Michael W. Ustaszewksi was born in Toledo, Ohio in June 1959.  His parents divorced when he was four, and he then spent most of his childhood shuttling between his father’s home, foster homes, and state institutions.  In 1977, just before his eighteenth birthday, Michael was released from the Youth Detention Center in Columbus, Ohio and returned to Toledo.  In August, he was living in the YMCA in downtown Toledo when an elderly resident was found murdered in his room.  On 21 December 1977, MIchael was convicted of aggravated murder and sentenced to “fifteen years to life.”

.In 2005, Michael was represented by the Ohio Innocence Project in his application to have the evidence undergo DNA analysis.  In 2006, a special agent for the prosecutor’s office, a man who had been the lead detective on the original case, submitted an affidavit alleging that in January 1979, thirteen months after Michael’s trial, the evidence had been destroyed by order of the prosecutor’s office.  NO longer a “DNA case,” the Ohio Innocence Project withdrew their representation..

In September 2011, the jailhouse informant who had testified against MIchael recanted his testimony.  The informant said that he had been approached by a sheriff’s deputy who offered that he could “get a deal” if he would testify against MIchael, saying that MIchael had confessed to him.  On the basis of his recantation, the Ohio Innocence Project, now also considering non-DNA cases, resumed work on Michael’s case.  Unfortunately, the state does not look favorably upon recantations as new evidence.  Michael, having entered prison with a ninth grade education, has been his own zealous advocate.  Representing himself, he has filed motion after motion only to have the courts rule against him.  In doing so, the doors have been closed to raising those issues again.  Thus, new evidence must be found..
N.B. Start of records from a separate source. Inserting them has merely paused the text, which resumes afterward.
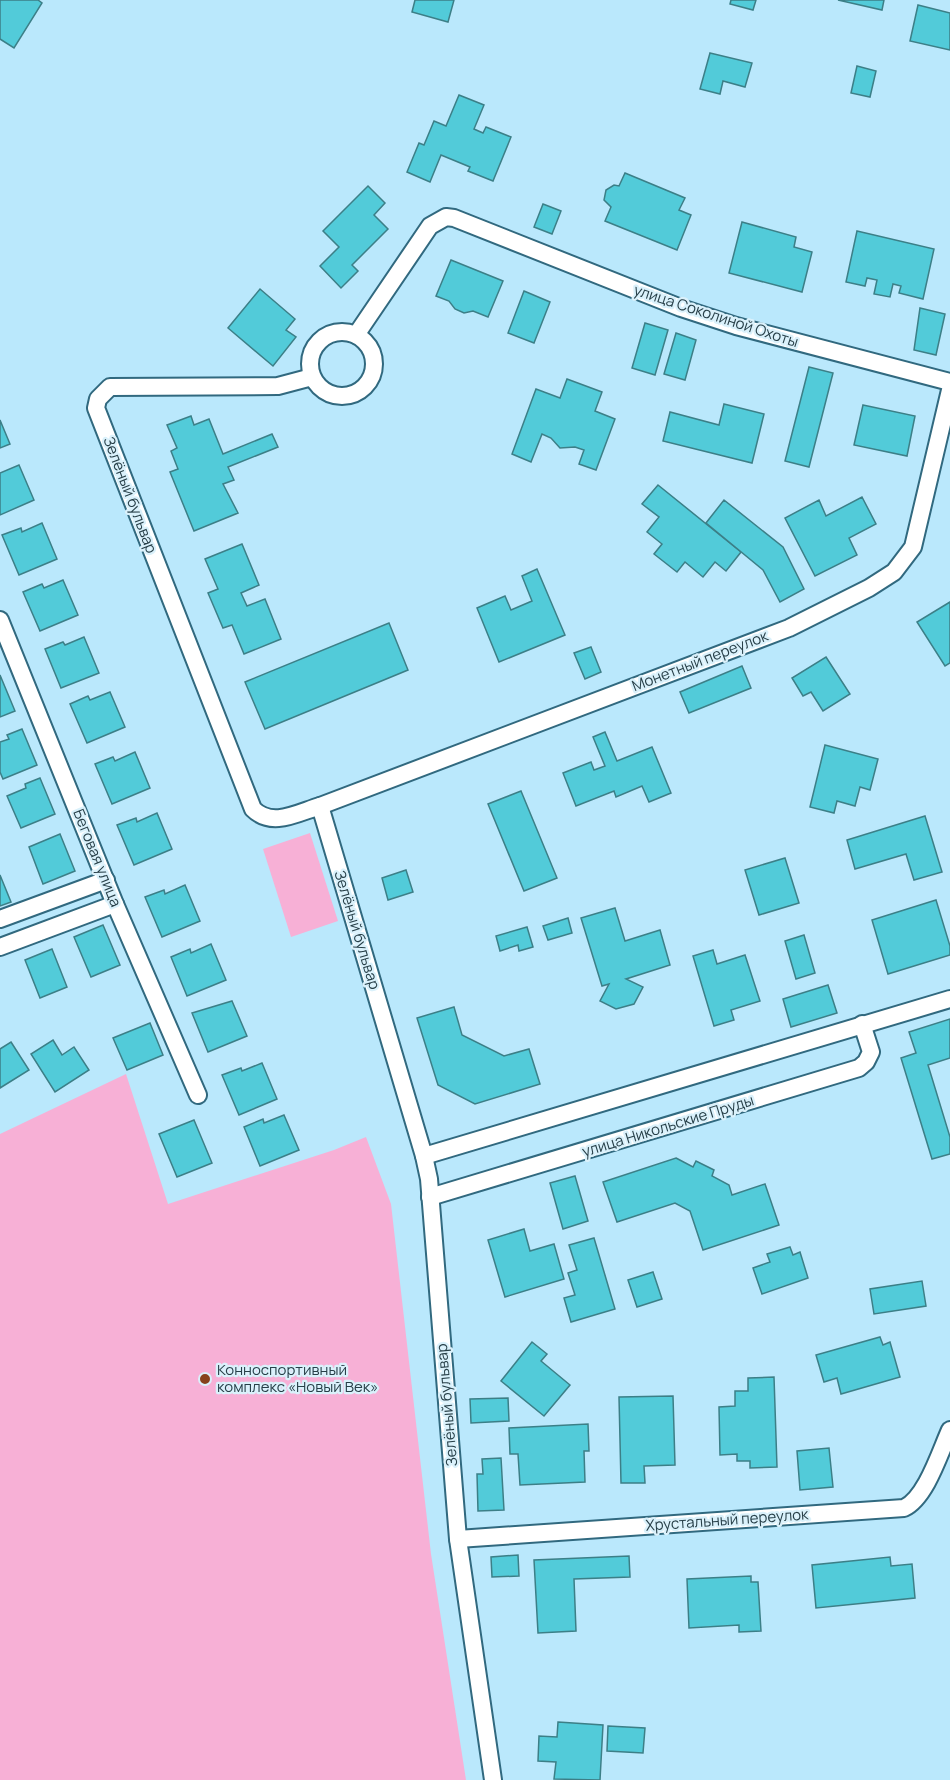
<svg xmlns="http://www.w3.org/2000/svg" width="950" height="1780" font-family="Manrope,sans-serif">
	<rect width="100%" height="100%" fill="#bae8fc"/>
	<g fill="#f7b0d6">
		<polygon points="310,833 338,921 291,937 263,849"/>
		<polygon points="126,1074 168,1204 334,1150 366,1137 391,1204 431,1554 466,1780 0,1780 0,1134"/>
	</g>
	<g fill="#52cbd9" stroke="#3c7f87" stroke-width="1.5">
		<polygon points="0,0 38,0 42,3 14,48 0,39"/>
		<polygon points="415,0 454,0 448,22 412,12"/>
		<polygon points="731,0 756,0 753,10 730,4"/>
		<polygon points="838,0 884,0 882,10"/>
		<polygon points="918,5 950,13 950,50 910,41"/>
		<polygon points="710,53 752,63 745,87 723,81 720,94 700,89"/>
		<polygon points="857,66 876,71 870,97 851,93"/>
		<polygon points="459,95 484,105 474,129 483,133 486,127 511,137 493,181 468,171 470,167 441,155 430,182 407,172 419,143 424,145 434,121 446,126"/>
		<polygon points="625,173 685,198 679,210 691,215 677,250 605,221 611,207 604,200 606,190 614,185 619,186"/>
		<polygon points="368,186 385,203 374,215 388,229 352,265 358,271 341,288 320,266 339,247 323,231"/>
		<polygon points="543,204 561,211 552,234 534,227"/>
		<polygon points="742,222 796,237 794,247 812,252 802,292 729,273"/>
		<polygon points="857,231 934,249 923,299 899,293 901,286 893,284 890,297 874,294 877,280 867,278 865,286 846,282"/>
		<polygon points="451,260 503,281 488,317 473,311 464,313 455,309 449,301 436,296"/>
		<polygon points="260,289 295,319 286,330 296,337 273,366 228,328"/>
		<polygon points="524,291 550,302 534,343 508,333"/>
		<polygon points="920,308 945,314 936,355 914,350"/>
		<polygon points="645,323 668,330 655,375 632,368"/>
		<polygon points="676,333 696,340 685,380 664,374"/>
		<polygon points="809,367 833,373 809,467 785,461"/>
		<polygon points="567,379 602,392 595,411 615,419 596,470 579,464 584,450 575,447 560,448 551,438 542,434 531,462 512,454 536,389 560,398"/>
		<polygon points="724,404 764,414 752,463 663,441 670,412 719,425"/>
		<polygon points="863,405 915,416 907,456 854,445"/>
		<polygon points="191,416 194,425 209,419 223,454 272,434 278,447 228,467 234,480 223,484 238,513 194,531 170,472 178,469 171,451 177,448 167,425"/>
		<polygon points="0,420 10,444 0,448"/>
		<polygon points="19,465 34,500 0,515 0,473"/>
		<polygon points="658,485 741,552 726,571 715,562 703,577 685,562 677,572 654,554 662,544 647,532 659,517 642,504"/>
		<polygon points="862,497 876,524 849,538 857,555 815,576 785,518 819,500 826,516"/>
		<polygon points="724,500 783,547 804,589 780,602 763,570 706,523"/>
		<polygon points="42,523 57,559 19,575 2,535 21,528 22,532"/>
		<polygon points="242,544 259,585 241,593 247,606 265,599 281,639 244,654 232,625 223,628 208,593 218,589 205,559"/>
		<polygon points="537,569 565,635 499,662 477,608 505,596 511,610 532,601 522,576"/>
		<polygon points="63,580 78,615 40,631 23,592 42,584 44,588"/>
		<polygon points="950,602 950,663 945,666 917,622"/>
		<polygon points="389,623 408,670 265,729 245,682"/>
		<polygon points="84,637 99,673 61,688 45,649 63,642 65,645"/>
		<polygon points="591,647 601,672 585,679 574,653"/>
		<polygon points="826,657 850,694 823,711 811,692 803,696 792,678"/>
		<polygon points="742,666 751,688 689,713 680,692"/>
		<polygon points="0,675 15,711 0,717"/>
		<polygon points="110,692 125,727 87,743 70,704 88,696 90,700"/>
		<polygon points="22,729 37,765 3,779 0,772 0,742 9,739 7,735"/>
		<polygon points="605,732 617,761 652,747 671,793 649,802 642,786 616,797 614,791 576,806 563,773 591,762 594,770 605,766 593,737"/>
		<polygon points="825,745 878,759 870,790 860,787 855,806 837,801 834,813 810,807"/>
		<polygon points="135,752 150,788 112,804 95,764 113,757 115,761"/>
		<polygon points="40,778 55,814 21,828 7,796 26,788 25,784"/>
		<polygon points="521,791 557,878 524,891 488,804"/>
		<polygon points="157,813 172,849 134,865 117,825 136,818 137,822"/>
		<polygon points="925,816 942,872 914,880 906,854 855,869 847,840"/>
		<polygon points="60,834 75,871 43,884 29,847"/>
		<polygon points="785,858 799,903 759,915 745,870"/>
		<polygon points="406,870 413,892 388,900 382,878"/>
		<polygon points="0,875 11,902 0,906"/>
		<polygon points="185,885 200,921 162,937 145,897 164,890 165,894"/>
		<polygon points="936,900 950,946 950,955 888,974 872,920"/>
		<polygon points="615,908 625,941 660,930 670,965 626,979 643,987 634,1004 616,1009 600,1001 609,984 602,986 581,918"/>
		<polygon points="568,918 572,933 548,940 543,926"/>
		<polygon points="103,925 120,965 91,977 74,937"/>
		<polygon points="527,927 533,947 519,951 518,945 500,951 496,936"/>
		<polygon points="804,935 815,973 796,979 785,941"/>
		<polygon points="211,944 226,980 187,996 171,957 190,949 191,953"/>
		<polygon points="52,949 67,987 40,998 25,960"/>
		<polygon points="713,950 717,964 745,955 760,1001 731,1010 734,1020 714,1026 693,956"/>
		<polygon points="828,985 837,1013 791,1027 783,999"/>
		<polygon points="232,1001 247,1036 208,1052 192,1013"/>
		<polygon points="454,1007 462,1035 504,1056 529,1049 540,1084 475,1104 438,1085 417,1018"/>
		<polygon points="950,1019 950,1058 928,1065 950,1137 950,1154 932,1159 901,1058 916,1053 909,1032"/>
		<polygon points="150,1023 163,1055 127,1070 113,1038"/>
		<polygon points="53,1040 62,1055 74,1047 89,1070 55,1092 31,1054"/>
		<polygon points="11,1042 29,1070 0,1088 0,1049"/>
		<polygon points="262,1063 277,1099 239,1115 222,1075 241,1068 242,1071"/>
		<polygon points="284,1115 299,1150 260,1166 244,1127 263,1119 264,1123"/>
		<polygon points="194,1120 212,1163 177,1177 159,1134"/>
		<polygon points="676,1158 693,1167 696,1161 714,1170 712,1176 729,1185 732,1195 765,1184 779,1225 703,1250 690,1211 675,1203 617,1222 603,1182"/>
		<polygon points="575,1176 588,1221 563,1229 550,1183"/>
		<polygon points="524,1229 530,1251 554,1244 564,1279 505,1297 488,1240"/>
		<polygon points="594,1238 615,1309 571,1322 564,1298 575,1295 568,1273 577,1270 569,1245"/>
		<polygon points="790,1247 793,1255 800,1252 808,1278 762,1294 753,1268 770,1262 767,1254"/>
		<polygon points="653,1272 662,1299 637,1307 628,1280"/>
		<polygon points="922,1281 926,1306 874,1314 870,1289"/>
		<polygon points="880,1337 883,1345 890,1342 900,1377 841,1394 837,1378 824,1382 816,1355"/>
		<polygon points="532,1342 547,1354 541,1361 570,1385 544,1416 501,1381"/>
		<polygon points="774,1377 777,1467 750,1468 750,1461 737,1461 737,1454 720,1455 719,1407 735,1406 735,1391 748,1391 748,1378"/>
		<polygon points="673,1396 675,1465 644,1466 645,1483 621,1483 619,1397"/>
		<polygon points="508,1398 509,1421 471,1423 470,1399"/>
		<polygon points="588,1424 589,1451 584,1451 585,1482 520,1485 518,1454 510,1454 509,1428"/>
		<polygon points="829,1448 833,1487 800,1490 797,1451"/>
		<polygon points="501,1458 504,1510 478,1511 477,1474 483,1474 482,1459"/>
		<polygon points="518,1555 519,1576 492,1577 491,1557"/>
		<polygon points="629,1556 630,1577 574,1579 576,1631 538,1633 534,1560"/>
		<polygon points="890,1557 891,1566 912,1564 915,1598 816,1608 812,1565"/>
		<polygon points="751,1576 751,1582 758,1582 761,1631 739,1632 739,1625 689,1628 687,1579"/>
		<polygon points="558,1722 603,1725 600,1780 554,1779 556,1762 538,1761 539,1736 557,1737"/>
		<polygon points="608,1726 645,1728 643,1753 607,1751"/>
	</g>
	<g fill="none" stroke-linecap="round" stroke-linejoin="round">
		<defs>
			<g id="minor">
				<circle cx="342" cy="364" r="32"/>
				<polyline points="356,335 430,226 446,217 454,218 681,308 736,326 950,382"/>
				<path d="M312 377 278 386 110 387 98 399 96 408 253 809C272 828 297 813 320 806L424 1156 429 1179 458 1539 493 1780"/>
				<polyline points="0,620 115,904 198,1095"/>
				<polyline points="320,806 789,628 869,588 894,572 913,547 950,390"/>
				<polyline points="0,919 106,880"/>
				<polyline points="0,947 115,904"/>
				<polyline points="424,1156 950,999"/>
				<polyline points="430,1197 859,1068 866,1062 871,1052 862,1024"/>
				<path d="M458 1539 904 1508C926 1498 940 1452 950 1430"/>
			</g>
		</defs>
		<use href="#minor" stroke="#31697f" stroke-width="20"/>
		<use href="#minor" stroke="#fff" stroke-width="16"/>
	</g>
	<circle fill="#87411b" stroke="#daf1fb" stroke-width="2" cx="205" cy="1379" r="6"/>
	<g text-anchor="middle" stroke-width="4.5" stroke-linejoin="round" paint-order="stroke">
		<g font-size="15" fill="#273f48" stroke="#daf1fb">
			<text transform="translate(716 316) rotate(18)" y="5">улица Соколиной Охоты</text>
			<text transform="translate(130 495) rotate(69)" y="5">Зелёный бульвар</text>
			<text transform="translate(700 661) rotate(-21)" y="5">Монетный переулок</text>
			<text transform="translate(97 858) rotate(68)" y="5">Беговая улица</text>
			<text transform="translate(357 930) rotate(73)" y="5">Зелёный бульвар</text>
			<text transform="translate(668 1126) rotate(-17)" y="5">улица Никольские Пруды</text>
			<text transform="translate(447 1405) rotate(-95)" y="5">Зелёный бульвар</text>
			<text transform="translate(727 1520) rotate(-4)" y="5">Хрустальный переулок</text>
		</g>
		<g font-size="15" fill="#273f48" stroke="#daf1fb" text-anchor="start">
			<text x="217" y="1375">Конноспортивный<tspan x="217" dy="17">комплекс «Новый Век»</tspan></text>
		</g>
	</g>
</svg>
In June 2012, Michael celebrated his 53rd birthday in prison.  His next parole hearing will take place in October 2012.  Several years ago, impressed with the work of another inmate and having always enjoyed art, MIchael started teaching himself how to use an airbrush.  Having not lived outside the walls of prison since he was 18, Michael relies on postcards, magazine clippings, and photographs as inspiration for his paintings, adding his own effects to make the resulting work more his own.  Life in prison is chaotic, oppressive, demeaning, loud…  Painting is one of the means by which Michael has tried to maintain his dignity and a positive outlook.